A instituições de ensino superior são prestadoras de serviços e, desse modo, encontram-se sujeitas à disciplina do CDC (Código de Defesa do Consumidor), consoante art. 3º da Lei n. 8.078/90.

Assim sendo, como todo o fornecedor de serviços, referidas instituições respondem objetivamente pelos danos decorrentes de falhas na prestação de serviços, segundo dispõe o art. 14 do CDC, “O fornecedor de serviços responde, independentemente da existência de culpa, pela reparação dos danos causados aos consumidores por defeitos relativos à prestação dos serviços, bem como por informações insuficientes ou inadequadas sobre sua fruição e riscos.”

Diante dessa prática abusiva comumente praticada pelas instituições de ensino superior, diversos tribunais pelo país têm reconhecido a ocorrência de dano moral ao egresso, sujeitando as instituições á indenização correspondente. Vide o artigo pulicado recentemente (05/02/2020) pelo site Jornal Jurid: Faculdade terá que indenizar aluno por demora na entrega do diploma.

E nesse mesmo sentido, inclusive, se manifestou o Tribunal de Justiça de Rondônia, recentemente:

“Apelação. Preliminar de intempestividade rejeitada. Autarquia. Preliminar de incompetência rejeitada. Atraso na entrega de diploma. Dano moral configurado. Recurso não provido. […] 3) O atraso injustificado na entrega de diploma de curso de ensino superior constitui violação positiva do contrato hábil a gerar dano moral, em especial no caso, em que a consumidora esteve privada de exercer atividade profissional por tempo considerável. […] (TJ-RO – AC: 00103362020138220002, Data de Julgamento: 07/08/2019).” [Fonte: Jusbasil – adaptado].

Sobre o assunto, a própria Associação Brasileira de Mantenedoras de Ensino Superior – ABMES (entidade que representa o ensino superior particular no Brasil)reconheceu oficialmente a ilegalidade da demora na entrega de diplomas e certificados de conclusão, nestes termos: “[…] Registre-se que o entendimento acerca da ilegalidade na emissão e registro de diplomas de cursos superiores e da configuração de ato ilícito ensejador de danos morais e materiais encontra-se consolidada nos tribunais pátrios […].

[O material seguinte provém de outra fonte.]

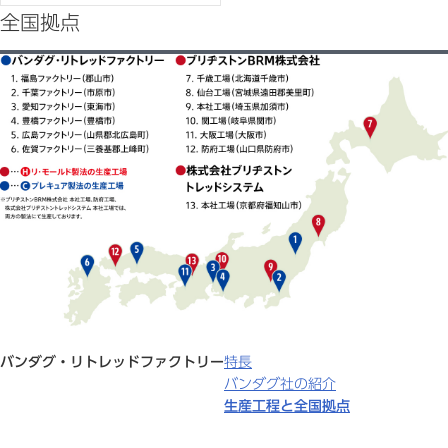
全国拠点
バンダグ・リトレッドファクトリー
特長
バンダグ社の紹介
生産工程と全国拠点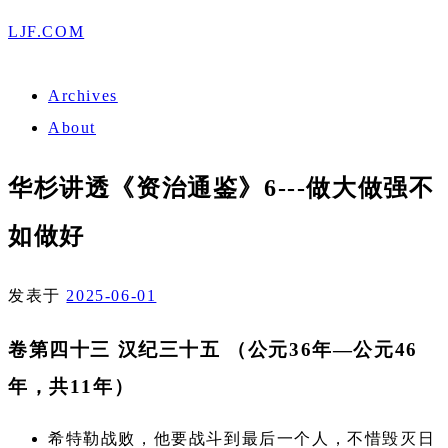
LJF.COM
Archives
About
华杉讲透《资治通鉴》6---做大做强不
如做好
发表于
2025-06-01
卷第四十三 汉纪三十五 （公元36年—公元46
年，共11年）
希特勒战败，他要战斗到最后一个人，不惜毁灭日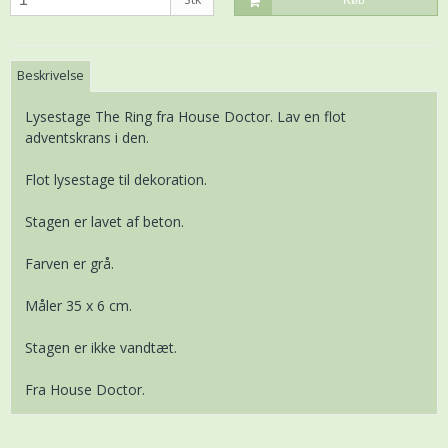
Køb
Beskrivelse
Lysestage The Ring fra House Doctor. Lav en flot
adventskrans i den.
Flot lysestage til dekoration.
Stagen er lavet af beton.
Farven er grå.
Måler 35 x 6 cm.
Stagen er ikke vandtæt.
Fra House Doctor.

Fica a dica àqueles que eventualmente tenham sido prejudicados pela IES. Demais disso, diante de tantas evidências de que essa conduta supostamente abusiva estaria gerando danos à coletividade de consumidores (egressos da residência), seria adequada uma ação fiscalizatória por parte do PROCON-RO, ou mesmo do Ministério Público, haja vista a atribuição para tutela dos interesses e direitos difusos ou coletivos dos consumidores, prevista no art. 82, inciso I, do CDC.

O que diz a citada…

Contada pela redação (inicialmente aos 15/07), a instituição de ensino citada neste artigo (UNESC Vilhena), não negou os fatos ora veiculados e, de outro lado (até o horário de publicação da presente matéria), também não emitiu uma nota ou comentário oficial a respeito, não apresentando qualquer justificativa ou esclarecimento acerca da morosidade constatada na entrega dos certificados aos egressos da terceira turma do Programa de Residencia Multiprofissional em Saúde de Vilhena, limitando-se a informar, por meio de seu diretor de marketing, que todos os certificados seriam entregues no decorrer desta semana.